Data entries
◇ ◇ ◇ ◇ ◇ ◇ ◇
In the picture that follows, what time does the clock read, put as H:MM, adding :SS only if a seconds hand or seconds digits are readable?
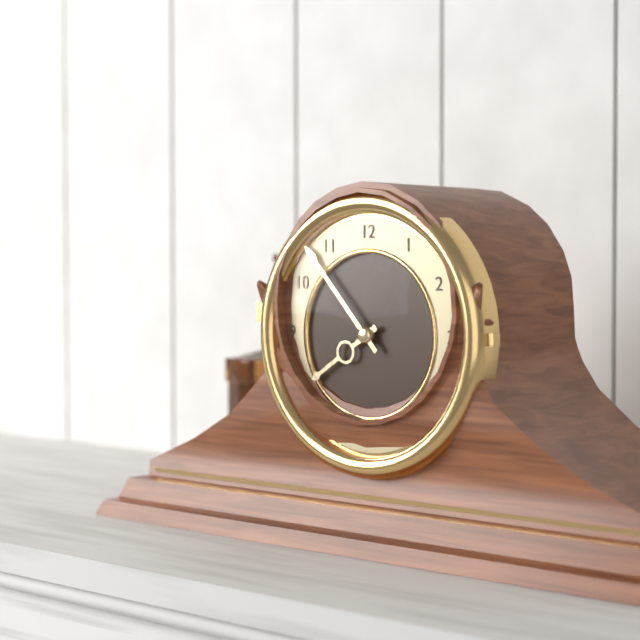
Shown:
7:53
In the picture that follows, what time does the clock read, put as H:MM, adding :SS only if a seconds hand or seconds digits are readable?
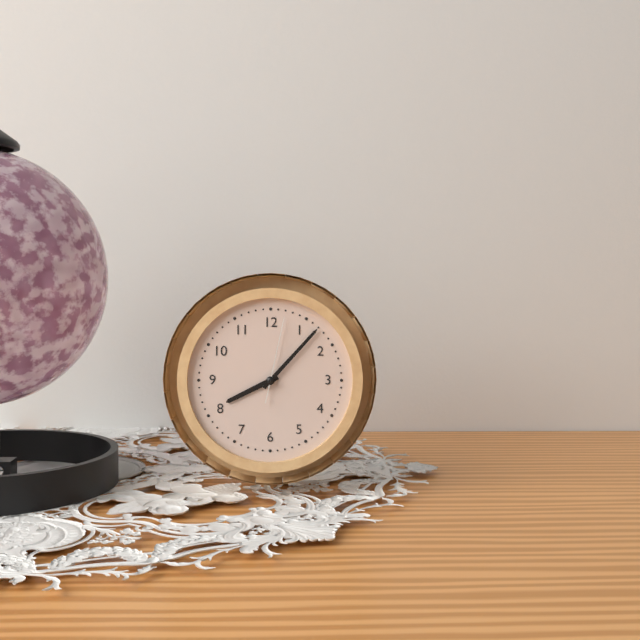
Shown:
8:07:02
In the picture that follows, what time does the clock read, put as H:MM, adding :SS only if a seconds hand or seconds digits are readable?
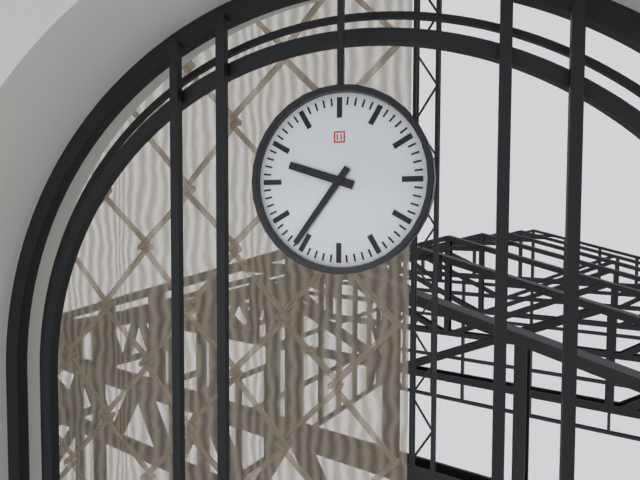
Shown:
9:36
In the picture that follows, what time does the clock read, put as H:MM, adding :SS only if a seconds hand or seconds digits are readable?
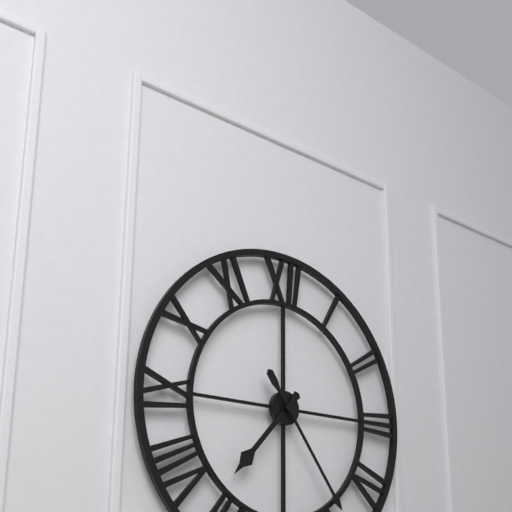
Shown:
7:24
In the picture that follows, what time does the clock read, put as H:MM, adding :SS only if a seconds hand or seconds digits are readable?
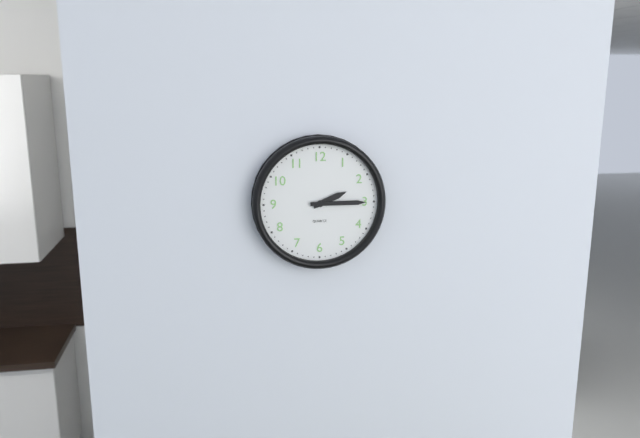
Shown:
2:15
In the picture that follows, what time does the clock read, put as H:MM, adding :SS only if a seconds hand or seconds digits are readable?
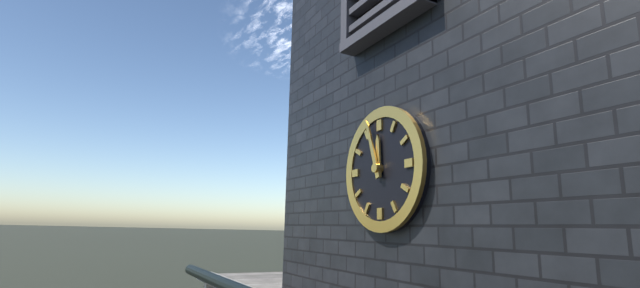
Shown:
11:57
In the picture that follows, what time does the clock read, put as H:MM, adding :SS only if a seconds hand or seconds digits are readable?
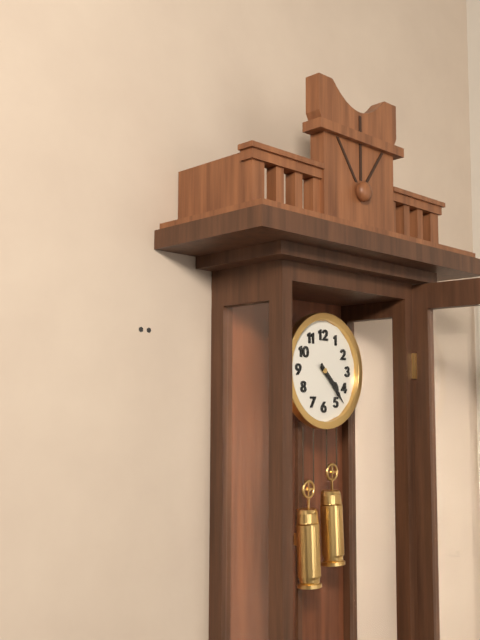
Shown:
4:23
◇ ◇ ◇ ◇ ◇ ◇ ◇
### [Short problem]
Return each item above word for word, leaving the pictures out.

### [Correct answer]
In the picture that follows, what time does the clock read, put as H:MM, adding :SS only if a seconds hand or seconds digits are readable?
Shown:
7:53
In the picture that follows, what time does the clock read, put as H:MM, adding :SS only if a seconds hand or seconds digits are readable?
Shown:
8:07:02
In the picture that follows, what time does the clock read, put as H:MM, adding :SS only if a seconds hand or seconds digits are readable?
Shown:
9:36
In the picture that follows, what time does the clock read, put as H:MM, adding :SS only if a seconds hand or seconds digits are readable?
Shown:
7:24
In the picture that follows, what time does the clock read, put as H:MM, adding :SS only if a seconds hand or seconds digits are readable?
Shown:
2:15
In the picture that follows, what time does the clock read, put as H:MM, adding :SS only if a seconds hand or seconds digits are readable?
Shown:
11:57
In the picture that follows, what time does the clock read, put as H:MM, adding :SS only if a seconds hand or seconds digits are readable?
Shown:
4:23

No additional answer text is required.